Published online by Cambridge University Press: 09 August 2009
THE CANON LAW OF EPISCOPAL ELECTIONS UP TO 1140
Canon law prescribed that a bishop had to be elected. Recently Andreas Thier has scrutinised the development of episcopal elections in canon law up to 1140. According to him, in late antiquity election by clerus and populus meant their examination of an already nominated candidate rather than their free choice. In the fifth century, the legislation of Pope Celestine I and Pope Leo I changed the meaning of election: the electors were given free choice. However, in the period between the seventh and the eleventh centuries, when the selection of the bishop was dominated by the ruler, the election was little more than a formality conveying consent to the ruler's will.

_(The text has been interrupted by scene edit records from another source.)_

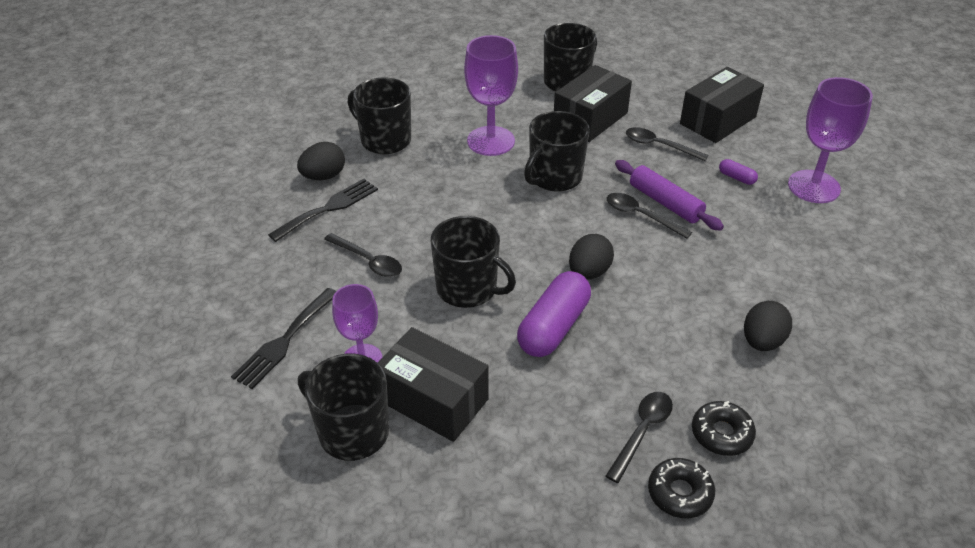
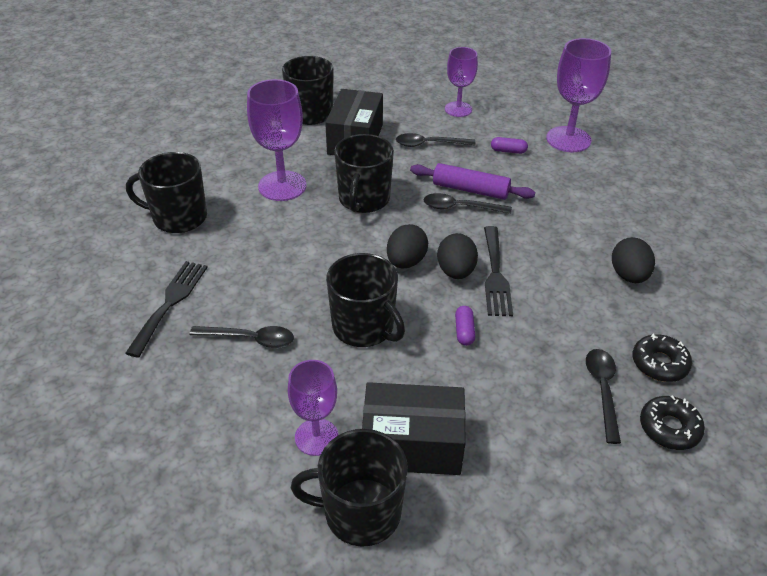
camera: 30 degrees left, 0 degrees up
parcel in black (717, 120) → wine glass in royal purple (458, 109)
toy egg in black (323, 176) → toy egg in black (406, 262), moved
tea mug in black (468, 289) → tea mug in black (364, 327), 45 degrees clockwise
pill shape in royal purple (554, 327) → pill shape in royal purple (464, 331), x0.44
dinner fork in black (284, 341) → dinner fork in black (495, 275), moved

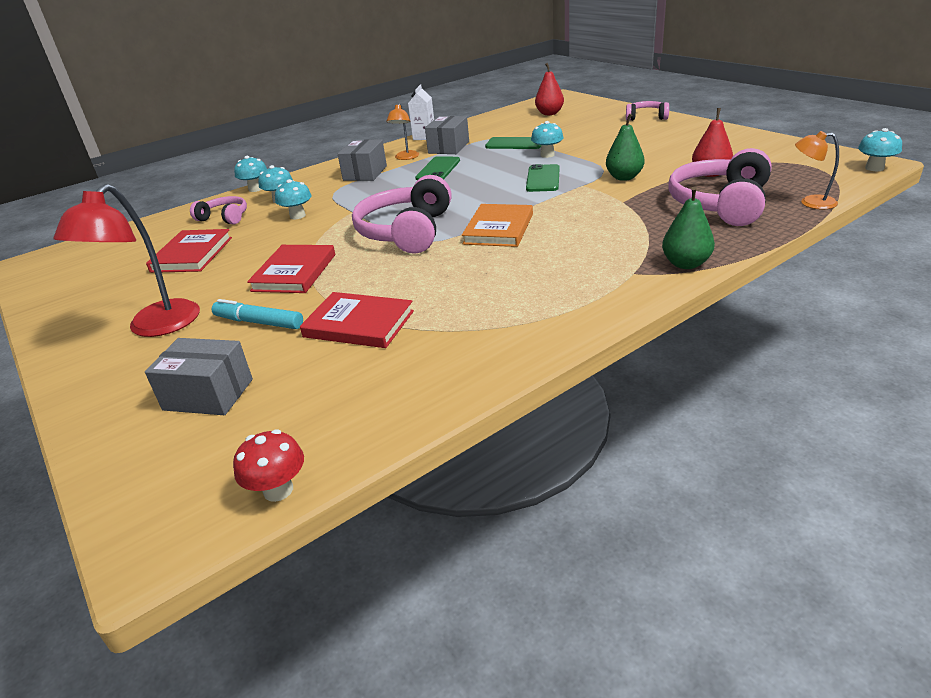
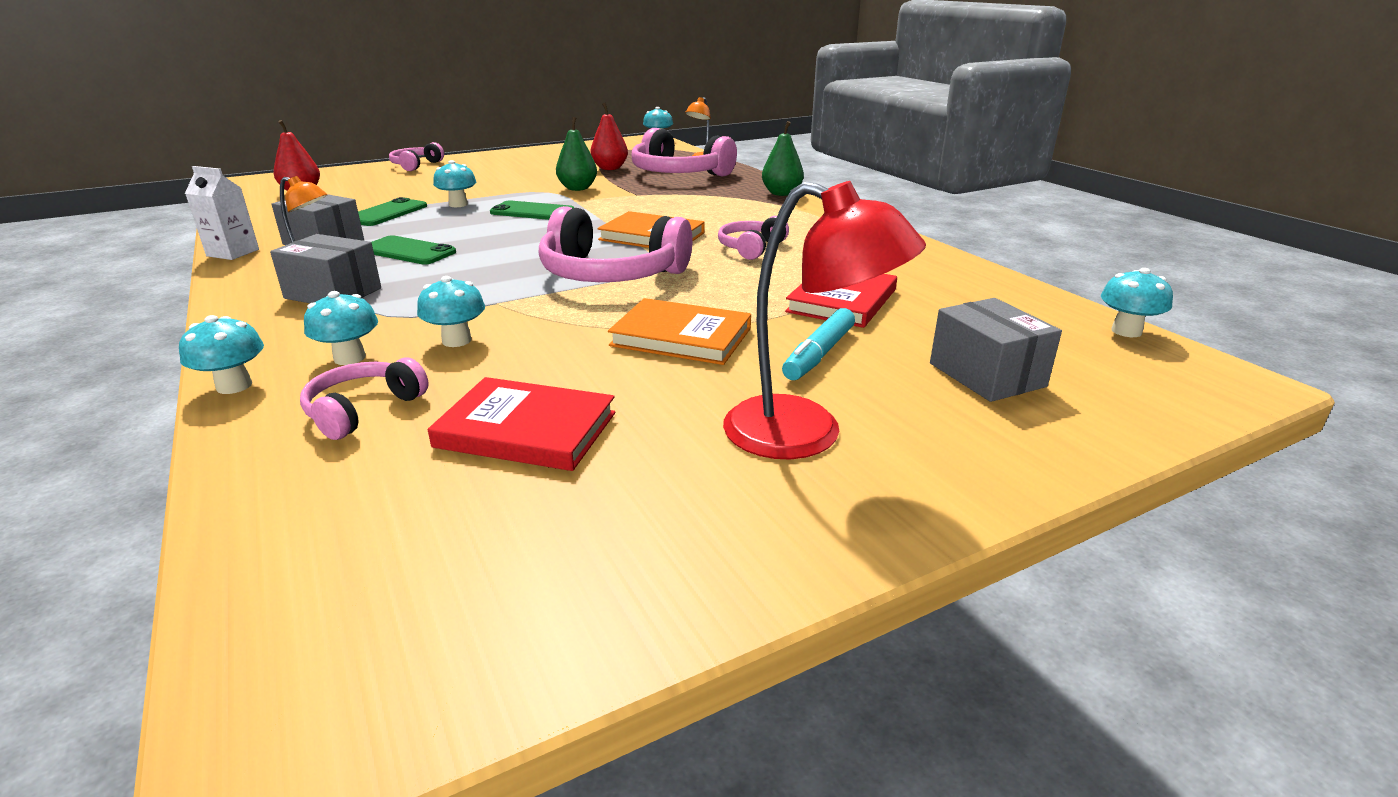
camera: 85 degrees left, 5 degrees down
hardback in scarlet (294, 272) → hardback in bright orange (681, 337)
parcel in ash-grey (208, 394) → parcel in ash-grey (986, 375), 45 degrees counterclockwise
toadstool in scarlet (278, 490) → toadstool in turquoise (1126, 331)
- → headset in pink (751, 248)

The orientation of canon law changed in the course of the eleventh century when the papacy started to spearhead the Gregorian reform movement. Intent on realising the claim of papal supremacy and releasing the church from local dependencies, the reformers battled against simony, clerical marriage, and, towards the end of the eleventh century, increasingly also against lay investiture. They used the conservative and innovative nature of canon law both as their base and as a weapon to achieve their aims. Canon law provided a considerable number of the texts that inspired and justified their ideas. Reformers organised these texts in collections which became powerful promoters of their cause. In addition, the popes used their capacity to convoke councils to make canon law that suited the interests of the reformers.